(Saved entries)

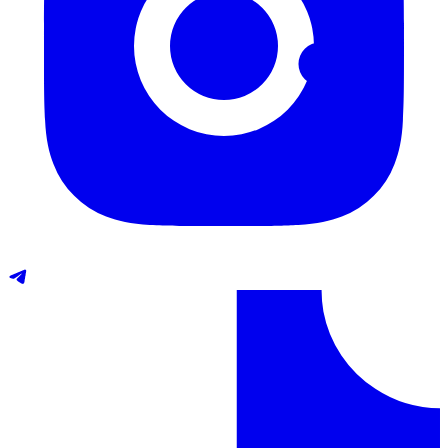
Telegram
TikTok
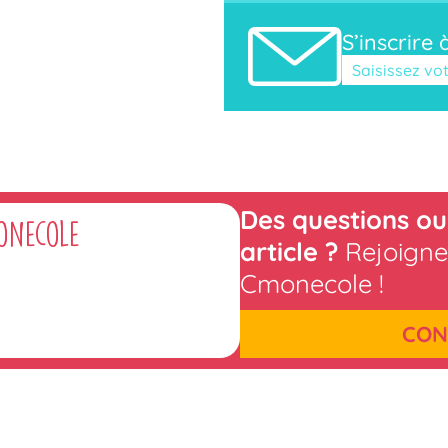
S’inscrire 
Veuillez laisse
Des questions ou
onecole
article ?
Rejoigne
Cmonecole !
CON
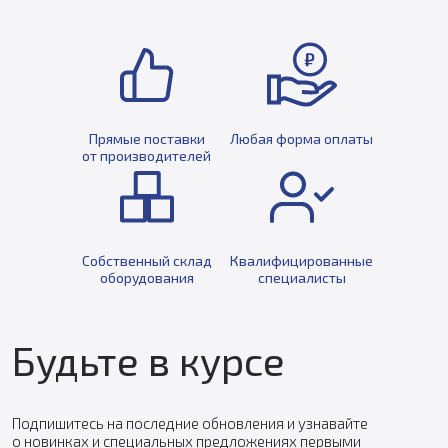
Прямые поставки
Любая форма оплаты
от производителей
Собственный склад
Квалифицированные
оборудования
специалисты
Будьте в курсе
Подпишитесь на последние обновления и узнавайте
о новинках и специальных предложениях первыми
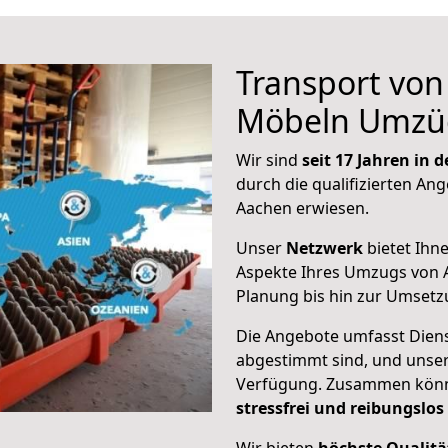
Transport vo
Möbeln Umzü
Wir sind
seit 17 Jahren in
durch die qualifizierten Ang
Aachen erwiesen.
Unser
Netzwerk
bietet Ihn
Aspekte Ihres Umzugs von 
Planung bis hin zur Umsetz
Die Angebote umfasst Dienst
abgestimmt sind, und unser
Verfügung. Zusammen können
stressfrei und reibungslos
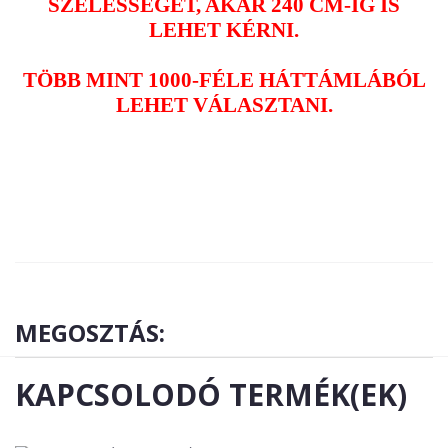
SZÉLESSÉGÉT, AKÁR 240 CM-IG IS
LEHET KÉRNI.
TÖBB MINT 1000-FÉLE HÁTTÁMLÁBÓL
LEHET VÁLASZTANI.
MEGOSZTÁS:
KAPCSOLODÓ TERMÉK(EK)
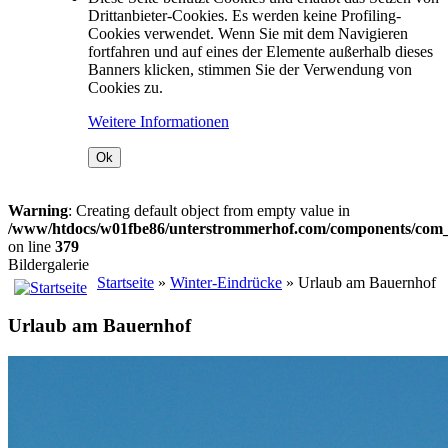
Drittanbieter-Cookies. Es werden keine Profiling-
Cookies verwendet. Wenn Sie mit dem Navigieren
fortfahren und auf eines der Elemente außerhalb dieses
Banners klicken, stimmen Sie der Verwendung von
Cookies zu.
Weitere Informationen
Ok
Warning
: Creating default object from empty value in
/www/htdocs/w01fbe86/unterstrommerhof.com/components/com_j
on line
379
Bildergalerie
Startseite
»
Winter-Eindrücke
» Urlaub am Bauernhof
Urlaub am Bauernhof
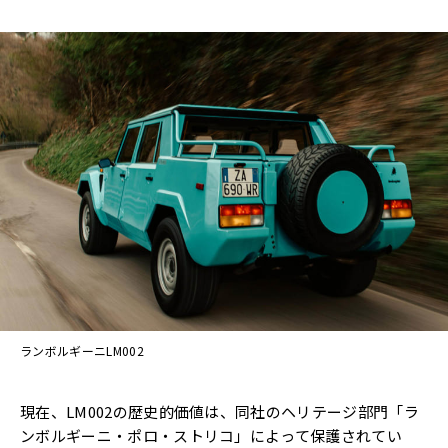
ランボルギーニLM002
現在、LM002の歴史的価値は、同社のヘリテージ部門「ラ
ンボルギーニ・ポロ・ストリコ」によって保護されてい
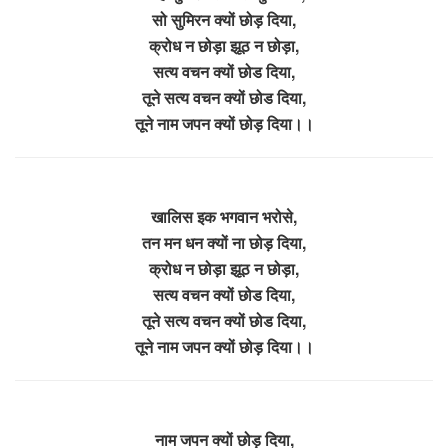
सो सुमिरन क्यों छोड़ दिया,
क्रोध न छोड़ा झूठ न छोड़ा,
सत्य वचन क्यों छोड दिया,
तूने सत्य वचन क्यों छोड दिया,
तूने नाम जपन क्यों छोड़ दिया।।
खालिस इक भगवान भरोसे,
तन मन धन क्यों ना छोड़ दिया,
क्रोध न छोड़ा झूठ न छोड़ा,
सत्य वचन क्यों छोड दिया,
तूने सत्य वचन क्यों छोड दिया,
तूने नाम जपन क्यों छोड़ दिया।।
नाम जपन क्यों छोड़ दिया,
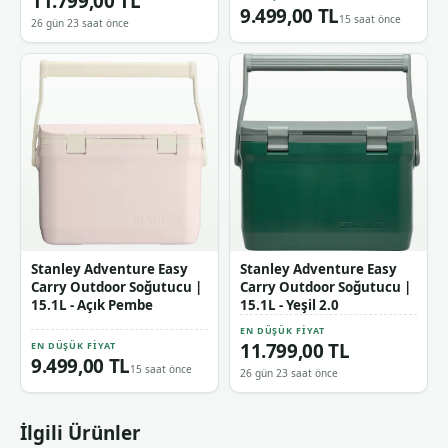
11.799,00 TL
9.499,00 TL
15 saat önce
26 gün 23 saat önce
Stanley Adventure Easy
Stanley Adventure Easy
Carry Outdoor Soğutucu |
Carry Outdoor Soğutucu |
15.1L - Açık Pembe
15.1L - Yeşil 2.0
EN DÜŞÜK FIYAT
11.799,00 TL
EN DÜŞÜK FIYAT
9.499,00 TL
15 saat önce
26 gün 23 saat önce
İlgili Ürünler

TO DO: Apart from the pictures, every record must be set down exactly.

YOUR RESPONSE:
Telegram
TikTok
S’inscrire 
Veuillez laisse
Des questions ou
onecole
article ?
Rejoigne
Cmonecole !
CON
Прямые поставки
Любая форма оплаты
от производителей
Собственный склад
Квалифицированные
оборудования
специалисты
Будьте в курсе
Подпишитесь на последние обновления и узнавайте
о новинках и специальных предложениях первыми
Transport vo
Möbeln Umzü
Wir sind
seit 17 Jahren in
durch die qualifizierten Ang
Aachen erwiesen.
Unser
Netzwerk
bietet Ihn
Aspekte Ihres Umzugs von 
Planung bis hin zur Umsetz
Die Angebote umfasst Dienst
abgestimmt sind, und unser
Verfügung. Zusammen können
stressfrei und reibungslos
SZÉLESSÉGÉT, AKÁR 240 CM-IG IS
LEHET KÉRNI.
TÖBB MINT 1000-FÉLE HÁTTÁMLÁBÓL
LEHET VÁLASZTANI.
MEGOSZTÁS:
KAPCSOLODÓ TERMÉK(EK)
Drittanbieter-Cookies. Es werden keine Profiling-
Cookies verwendet. Wenn Sie mit dem Navigieren
fortfahren und auf eines der Elemente außerhalb dieses
Banners klicken, stimmen Sie der Verwendung von
Cookies zu.
Weitere Informationen
Ok
Warning
: Creating default object from empty value in
/www/htdocs/w01fbe86/unterstrommerhof.com/components/com_j
on line
379
Bildergalerie
Startseite
»
Winter-Eindrücke
» Urlaub am Bauernhof
Urlaub am Bauernhof
ランボルギーニLM002
現在、LM002の歴史的価値は、同社のヘリテージ部門「ラ
ンボルギーニ・ポロ・ストリコ」によって保護されてい
सो सुमिरन क्यों छोड़ दिया,
क्रोध न छोड़ा झूठ न छोड़ा,
सत्य वचन क्यों छोड दिया,
तूने सत्य वचन क्यों छोड दिया,
तूने नाम जपन क्यों छोड़ दिया।।
खालिस इक भगवान भरोसे,
तन मन धन क्यों ना छोड़ दिया,
क्रोध न छोड़ा झूठ न छोड़ा,
सत्य वचन क्यों छोड दिया,
तूने सत्य वचन क्यों छोड दिया,
तूने नाम जपन क्यों छोड़ दिया।।
नाम जपन क्यों छोड़ दिया,
11.799,00 TL
9.499,00 TL
15 saat önce
26 gün 23 saat önce
Stanley Adventure Easy
Stanley Adventure Easy
Carry Outdoor Soğutucu |
Carry Outdoor Soğutucu |
15.1L - Açık Pembe
15.1L - Yeşil 2.0
EN DÜŞÜK FIYAT
11.799,00 TL
EN DÜŞÜK FIYAT
9.499,00 TL
15 saat önce
26 gün 23 saat önce
İlgili Ürünler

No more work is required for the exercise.